Doch was haben der Clash of Civilisation und seine Entsprechung, der Dialog der Kulturen, mit sozialen Problemen zu tun? Eine ganze Menge. Betrachtet man sich die Debatte und die sogenannte Bewegung PEGIDA wird schnell klar, dass es sich hier eigentlich um eine Gruppe weißer Männer im mittleren Alter handelt, die sich um ihre Stellung und ihre Privilegien sorgt. Dabei geht es ihnen nicht um einen europäischen Rahmen, sondern genau betrachtet um eine nationale Abwehr von als Eindringlingen empfundenen Menschen. Diese Menschen werden oft dem Islam zugeschrieben und für PEGIDA Anhänger scheinen damit definierte Merkmale und Eigenschaften einherzugehen. Grundlegend dabei ist außerdem, dass Islam prinzipiell gleichbedeutend ist mit Formen des sogenannten politischen Islam, vor allem Al-Qaida, An-Nusra Front, ISIS und und und.

PEGIDA, ISIS, aber auch die Salafistenpolizei aus dem Westen der Republik haben eine ganze Menge gemein. Sie bedingen quasi einander.

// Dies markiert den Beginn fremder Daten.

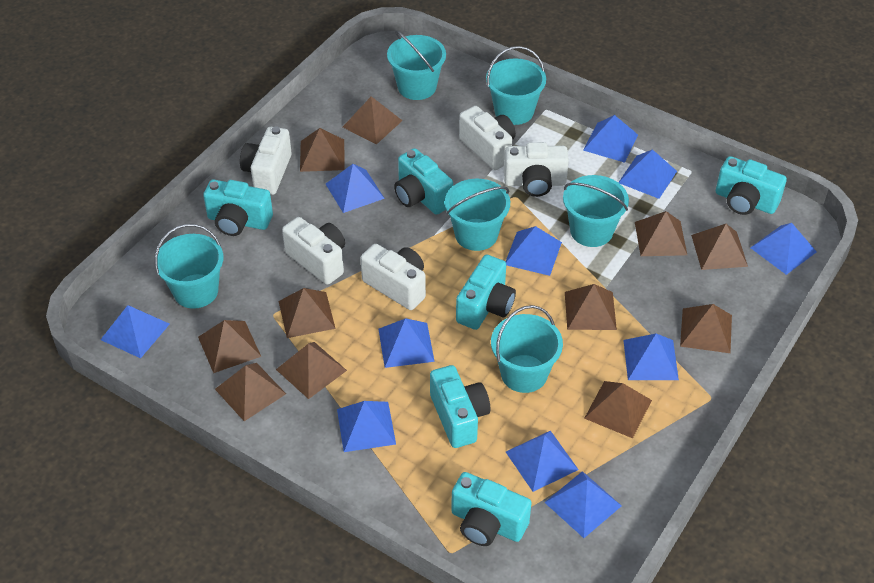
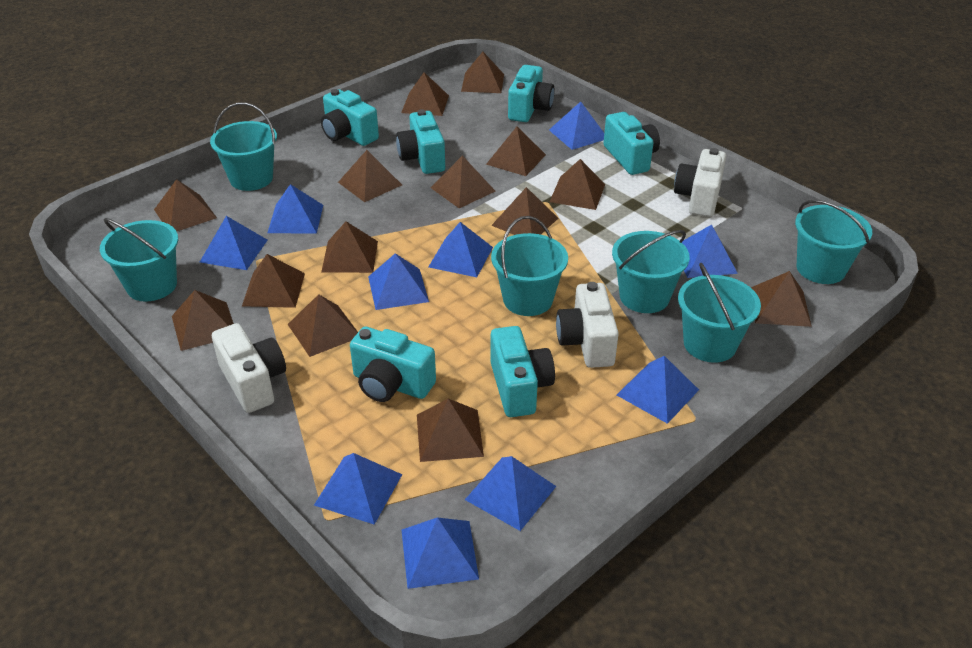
blue pyramid: [100,305,170,358] [326,164,385,213] [337,401,396,452] [378,318,435,368] [505,226,562,276] [506,431,579,492] [544,471,622,538] [583,115,638,163] [618,149,677,199] [623,333,679,380] [750,223,817,275] = 11 -> [200,216,268,270] [267,184,323,234] [314,453,402,525] [368,253,429,310] [402,518,479,589] [429,222,493,277] [465,456,556,531] [549,102,604,150] [617,356,699,424] [682,224,738,278] = 10
brown pyramid: [198,320,261,373] [215,363,286,421] [276,342,347,399] [279,288,336,338] [300,128,344,172] [343,96,403,145] [565,284,617,330] [584,381,652,438] [635,211,687,256] [680,304,732,353] [691,224,748,270] = 11 -> [154,179,217,232] [172,290,234,351] [242,254,305,308] [288,294,358,357] [321,222,378,273] [338,150,402,202] [401,72,449,116] [417,399,484,462] [431,155,496,208] [461,52,504,93] [486,126,546,176] [491,187,558,235] [550,159,605,210] [751,271,812,327] = 14
white camera: [240,127,292,195] [282,217,345,285] [360,244,426,310] [459,106,516,170] [504,142,569,197] = 5 -> [212,323,286,413] [556,282,619,368] [674,148,726,217] = 3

Salafistische Gruppen und solche wie PEGIDA, als auch HoGeSa werden getragen von jungen Männern bzw. Männern im mittleren Alter. Die einen sind eher weniger gebildet, haben oft keine oder niedrige Arbeit (Salafisten, HoGeSa), die anderen sind gut ausgebildet und gehören zumeist der Mittelschicht an (PEGIDA). Wie nun HoGeSa und PEGIDA zusammenkommen ist recht einfach, betrachtet man sich die ökonomische Seite des Problems. HoGeSa und PEGIDA haben Angst um ihre Stellung oder Arbeitsplätze, sie können oder wollen den ökonomischen Druck nicht direkt adressieren und verdrängen Marktmechanismen, d.h. sie sehen nicht, wie die kapitalistische Wirtschaft funktioniert und damit nicht, welche Stellung sie inne haben (oder sie tun es, das Ergebnis bleibt das gleiche). Die Angst vor dem Verlust ihrer Privilegien als weiße männliche Mittelständler bzw. als weiße Männer treibt sie dazu mit dem Fremden zu argwöhnen. Diese Anderen, diese Muslime, sind schlimm: sie töten, vergewaltigen, können keine Demokraten sein, sie sind das Gegenteil von uns, den Europäern. Daher auch die Abgrenzung zu ökonomisch gleichgestellten (HoGeSa und Salafisten), da ich letztere nun für das Übel in meiner Gesellschaft verantwortlichen machen kann. Dazu muss ich auch mein eigentliches Interesse nicht begreifen und/oder, nicht öffentlichen machen: die Angst um Privilegien weißer Männer in der bundesdeutschen Gesellschaft.

Soziale Konflikte werden kurzerhand kulturalisiert und damit einer sachlichen Kritik entzogen. Denn Kulturen kann man kritisieren, man kann mit ihnen sogar in einen Dialog treten, doch ändern kann man sie angeblich nicht. Damit können auch Menschen, die dieser Kultur angehören sich nicht verändern und wir können ihnen (und sie uns) unveränderliche Merkmale zuschreiben. So einfach geht das und es muss uns nicht mal bewusst sein.

Wer wir sind, weiß ich im Übrigen nicht. Ich weiß aber, dass es massive Probleme gibt in vielen Ländern dieser Welt und sehr viele in solche, die wir islamisch nennen. Ich weiß auch, dass ich nicht im Einflussgebiet von ISIS leben möchte und dies niemandem wünsche!

Diese grausamen Tatsachen, die wir beobachten können, ändern allerdings nichts an der Tatsache, dass wir genau diese Bilder evozieren und benutzen, um in Deutschland soziale Konflikte, die ihre Ursachen in den kapitalistischen Verhältnissen haben, zu kulturalisieren und damit zu überdecken.

Bleiben am Ende dieses Gedanken noch ein paar Fragen. Wem nützt dieses Verdecken von sozialen Problemlagen? Warum beteiligt sich der Staat und seine Agenten an der Kulturalisierung soziale Konflikte und welche Interessen haben diese Akteure?